19 February 2007

American White Pelicans in flight are hard to forget. They travel long distances in great spiraling wheels. Slow and hypnotic, the black and white of their bodies catch light like an Escher print in motion. The geometry of nature.

The first time I saw them, they were circling slow and high, big birds, over a soccer game. One of the parents knew what they were. I was dubious. Pelicans? Over central Texas—who heard of such a thing?

But I saw them now and again over the years. It was the kind of deal where a neighbor would call: ‘Linda! The pelicans are here!’ And as a wheel of them churned and crested over the hill and down above us, we breathed ‘Oh!’

Once I saw wave after wave of them flying northwest over the highway outside of Austin. It was mid-morning the day before Easter. They hadn’t caught their migrating altitude yet, and so were stringing out, and pulling back into circles, finding working formations. Undulating patterns in slow motion. I pulled the car off the road and watched—hundreds and hundreds of magnificent birds lifting off.

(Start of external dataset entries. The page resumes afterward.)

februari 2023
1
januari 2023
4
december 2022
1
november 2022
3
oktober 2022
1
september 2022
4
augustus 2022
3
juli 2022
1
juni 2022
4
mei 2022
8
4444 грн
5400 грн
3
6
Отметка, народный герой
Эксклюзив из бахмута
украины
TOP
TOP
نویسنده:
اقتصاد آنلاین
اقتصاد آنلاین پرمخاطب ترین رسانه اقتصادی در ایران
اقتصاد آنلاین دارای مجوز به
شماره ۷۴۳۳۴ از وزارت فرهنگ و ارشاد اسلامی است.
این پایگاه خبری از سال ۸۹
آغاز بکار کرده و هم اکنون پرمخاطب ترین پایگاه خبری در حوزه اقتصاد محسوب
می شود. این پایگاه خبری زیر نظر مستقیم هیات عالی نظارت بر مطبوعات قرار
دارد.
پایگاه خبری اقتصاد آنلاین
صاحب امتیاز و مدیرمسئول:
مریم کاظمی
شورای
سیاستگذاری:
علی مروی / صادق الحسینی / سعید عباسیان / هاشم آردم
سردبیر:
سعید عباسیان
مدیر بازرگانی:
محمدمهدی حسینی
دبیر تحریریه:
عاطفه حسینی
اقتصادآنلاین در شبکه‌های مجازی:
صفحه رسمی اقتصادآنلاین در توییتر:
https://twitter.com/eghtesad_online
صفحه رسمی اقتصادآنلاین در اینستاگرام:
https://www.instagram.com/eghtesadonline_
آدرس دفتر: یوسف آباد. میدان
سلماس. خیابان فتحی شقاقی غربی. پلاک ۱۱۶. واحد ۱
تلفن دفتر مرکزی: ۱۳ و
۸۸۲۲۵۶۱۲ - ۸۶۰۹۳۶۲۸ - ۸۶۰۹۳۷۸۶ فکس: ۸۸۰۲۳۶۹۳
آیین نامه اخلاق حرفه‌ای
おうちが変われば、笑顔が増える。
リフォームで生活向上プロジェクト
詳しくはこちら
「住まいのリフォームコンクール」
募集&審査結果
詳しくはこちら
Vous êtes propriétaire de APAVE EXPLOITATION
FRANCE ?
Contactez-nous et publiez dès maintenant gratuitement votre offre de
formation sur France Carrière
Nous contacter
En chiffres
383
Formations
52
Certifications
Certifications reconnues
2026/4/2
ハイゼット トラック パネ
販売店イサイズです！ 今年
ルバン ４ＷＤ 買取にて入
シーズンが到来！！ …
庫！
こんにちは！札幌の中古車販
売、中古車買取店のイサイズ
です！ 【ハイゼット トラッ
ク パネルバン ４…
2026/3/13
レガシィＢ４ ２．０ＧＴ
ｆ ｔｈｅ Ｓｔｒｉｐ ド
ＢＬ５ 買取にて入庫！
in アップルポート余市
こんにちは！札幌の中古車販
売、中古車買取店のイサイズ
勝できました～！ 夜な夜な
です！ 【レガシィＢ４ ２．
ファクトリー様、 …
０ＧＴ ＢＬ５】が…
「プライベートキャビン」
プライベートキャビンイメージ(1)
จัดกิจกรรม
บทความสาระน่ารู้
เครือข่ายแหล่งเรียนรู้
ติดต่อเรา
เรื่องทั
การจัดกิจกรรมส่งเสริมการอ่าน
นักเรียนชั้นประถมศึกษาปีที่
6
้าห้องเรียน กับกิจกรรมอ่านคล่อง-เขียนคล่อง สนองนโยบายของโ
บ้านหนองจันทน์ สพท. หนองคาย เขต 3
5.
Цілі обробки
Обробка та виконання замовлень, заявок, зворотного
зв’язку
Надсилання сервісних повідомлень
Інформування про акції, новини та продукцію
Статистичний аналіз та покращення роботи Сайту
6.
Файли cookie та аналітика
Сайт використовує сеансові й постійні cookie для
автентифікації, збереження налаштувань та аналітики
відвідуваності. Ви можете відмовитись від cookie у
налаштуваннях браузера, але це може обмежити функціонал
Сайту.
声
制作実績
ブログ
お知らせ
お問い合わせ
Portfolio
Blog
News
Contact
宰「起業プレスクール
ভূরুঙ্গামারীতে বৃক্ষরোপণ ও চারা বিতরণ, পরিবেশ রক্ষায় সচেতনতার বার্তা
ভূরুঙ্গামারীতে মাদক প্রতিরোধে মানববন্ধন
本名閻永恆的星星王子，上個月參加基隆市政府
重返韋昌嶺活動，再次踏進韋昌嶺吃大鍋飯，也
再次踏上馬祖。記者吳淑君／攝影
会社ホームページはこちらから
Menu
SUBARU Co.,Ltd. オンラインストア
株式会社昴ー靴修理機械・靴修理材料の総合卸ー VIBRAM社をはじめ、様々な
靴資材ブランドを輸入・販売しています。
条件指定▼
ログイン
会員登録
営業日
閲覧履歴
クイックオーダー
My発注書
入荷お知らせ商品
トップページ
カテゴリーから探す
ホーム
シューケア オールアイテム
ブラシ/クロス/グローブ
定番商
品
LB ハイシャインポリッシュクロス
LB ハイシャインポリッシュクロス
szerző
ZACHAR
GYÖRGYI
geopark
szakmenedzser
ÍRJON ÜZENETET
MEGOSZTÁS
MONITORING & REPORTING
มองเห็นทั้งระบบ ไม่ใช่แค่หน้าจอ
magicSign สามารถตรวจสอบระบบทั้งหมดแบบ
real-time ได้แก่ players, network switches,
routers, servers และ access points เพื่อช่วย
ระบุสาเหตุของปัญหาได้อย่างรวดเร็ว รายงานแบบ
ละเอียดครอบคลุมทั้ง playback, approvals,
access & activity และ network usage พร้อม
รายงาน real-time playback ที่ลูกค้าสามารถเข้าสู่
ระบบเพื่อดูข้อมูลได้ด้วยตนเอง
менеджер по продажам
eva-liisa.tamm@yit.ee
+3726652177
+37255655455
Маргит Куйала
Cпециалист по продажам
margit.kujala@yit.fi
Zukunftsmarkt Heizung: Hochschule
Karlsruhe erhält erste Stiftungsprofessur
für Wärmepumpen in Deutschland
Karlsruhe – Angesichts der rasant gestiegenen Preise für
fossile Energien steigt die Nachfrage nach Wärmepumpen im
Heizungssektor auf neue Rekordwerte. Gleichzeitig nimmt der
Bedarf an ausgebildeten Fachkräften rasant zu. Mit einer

Some remain on the Texas coast and in California year round, others migrate, some from as deep south as Mexico far north into Alberta and Saskatchewan. I’ve only seen them up close a few times. While the Brown Pelican is amazing in how it dives from the air for fish in the sea, the American Whites to me are fascinating in flight, aerodynamically at their most efficient moving forward in gyrating groups.

A flock wended their way in slow revolutions high above Lake Temescal yesterday, black-white, black-white in the morning sunlight. Oh!